FIG. 13 is a block diagram showing a sixth embodiment of the present invention.

14 is a configuration diagram when a torque converter and a planetary gear device are used in the configuration of FIG. 13.

15 is a configuration diagram when a transmission and a differential gear device are used in the configuration of FIG. 13.

[Explanation of symbols]

 1 compound prime mover 2 engine 3 main motor 4 control motor 6 output shaft

─────────────────────────────────────────────────── ─── Continuation of the front page (51) Int.Cl. ⁶ Identification code Internal reference number FI Technical display location B60L 11/14 B60L 11/14 F02D 29/00 F02D 29/00 C 45/00 322 45/00 322Z H02P 7/00 H02P 7/00 K

Claims (13)

[Claims] 1. A composite prime mover having an internal combustion engine and an electric motor, comprising: an internal combustion engine control means for controlling the internal combustion engine to operate at a substantially constant rotational speed; and an output of the internal combustion engine and an output of the electric motor.

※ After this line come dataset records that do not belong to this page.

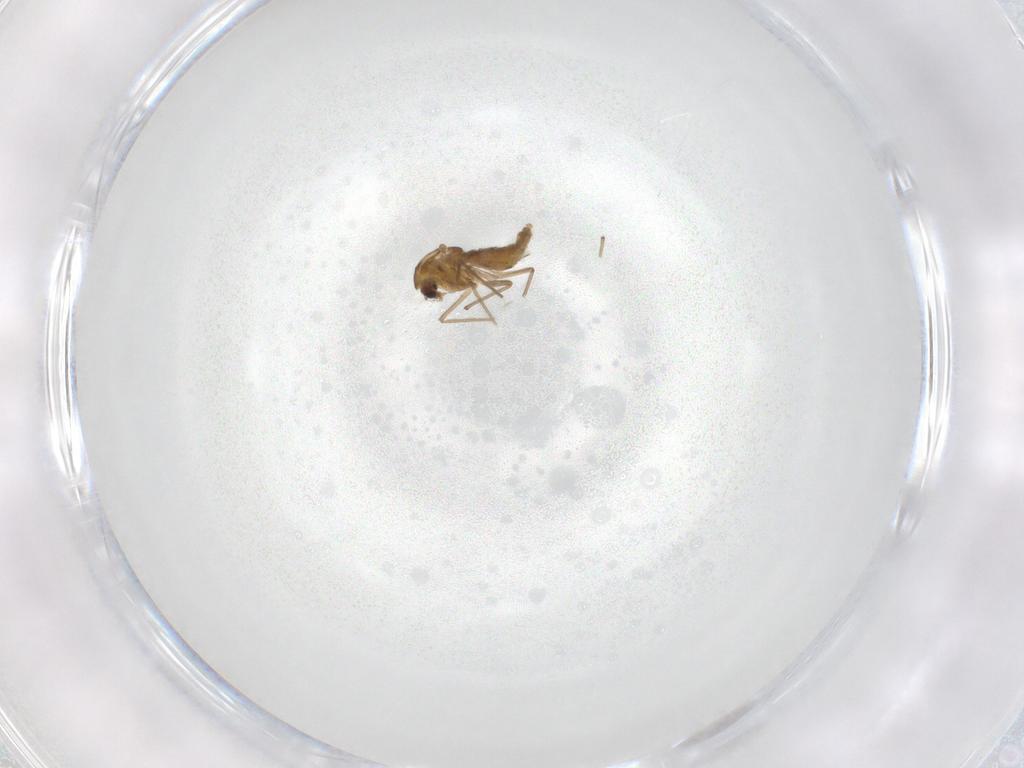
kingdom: Animalia
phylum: Arthropoda
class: Insecta
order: Diptera
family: Chironomidae
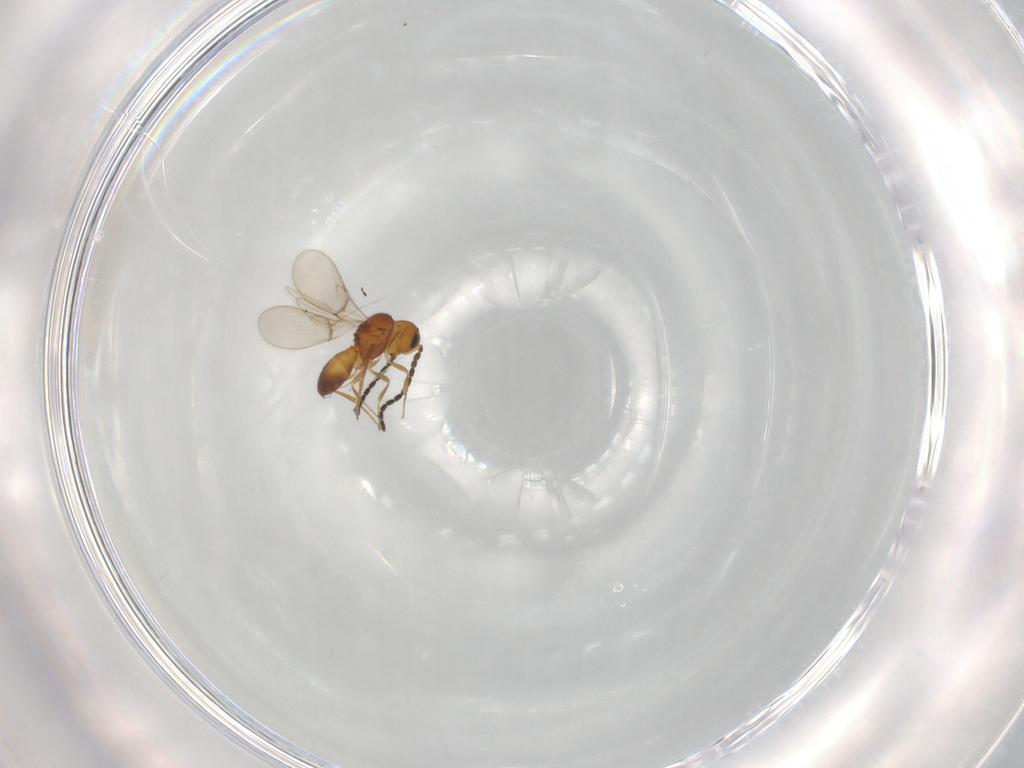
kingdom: Animalia
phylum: Arthropoda
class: Insecta
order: Hymenoptera
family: Scelionidae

Output combining means for combining and transmitting to the output shaft side of the composite prime mover, while maintaining constant speed rotation control of the internal combustion engine by the internal combustion engine control means, to satisfy the required output of the composite prime mover, the rotation direction of the electric motor and A control device for a composite prime mover, comprising: an electric motor control means for controlling a rotation speed and a generated torque. 2. The electric motor comprises a main electric motor connected between the output shaft of the composite prime mover and the output synthesizing means, and a control electric motor connected to the internal combustion engine via the output synthesizing means. The output synthesizing unit is configured to synthesize the output of the internal combustion engine and the output of the control motor and transmit the synthesized output to the main electric motor, and the electric motor control unit controls the drive of the main electric motor according to the required output. At the same time, the control device for the combined prime mover according to claim 1, wherein the control motor is rotationally controlled so as to adjust the rotational speed difference between the main motor and the internal combustion engine. 3. A power connecting / disconnecting means for connecting / disconnecting the transmission of power and a first braking means for braking the rotation of the main electric motor are provided between the main motor and the output synthesizing means. The control apparatus for a combined prime mover according to claim 2. 4. The composite prime mover according to claim 2, further comprising: second braking means for braking the rotation of the internal combustion engine between the internal combustion engine and the output synthesizing means. Control device. 5. Between the control motor and the output synthesizing means,
The control device for a combined prime mover according to any one of claims 2 to 4, further comprising third braking means for braking the rotation of the control motor. 6. The compound prime mover according to claim 1, further comprising a speed changer that changes a rotational speed of the internal combustion engine and inputs the changed speed to the output combiner. Control device. 7. The control apparatus for a combined prime mover according to claim 6, wherein the transmission means is a torque converter. 8. The control apparatus for a combined prime mover according to claim 6, wherein the transmission means is a continuously variable transmission. 9. The control apparatus for a combined prime mover according to claim 6, wherein the speed change means includes a gear train. 10. The control device for a combined prime mover according to claim 6, wherein the speed change unit includes a chain transmission mechanism. 11. The control apparatus for a combined prime mover according to claim 6, wherein the speed change unit includes a belt transmission mechanism. 12. The output synthesizing means is configured to include a differential gear device.
5. A control device for a combined prime mover according to any one of 1. 13. The output synthesizing means is configured to include a hydraulic differential device.
11. The control device for a combined prime mover according to any one of 11 above.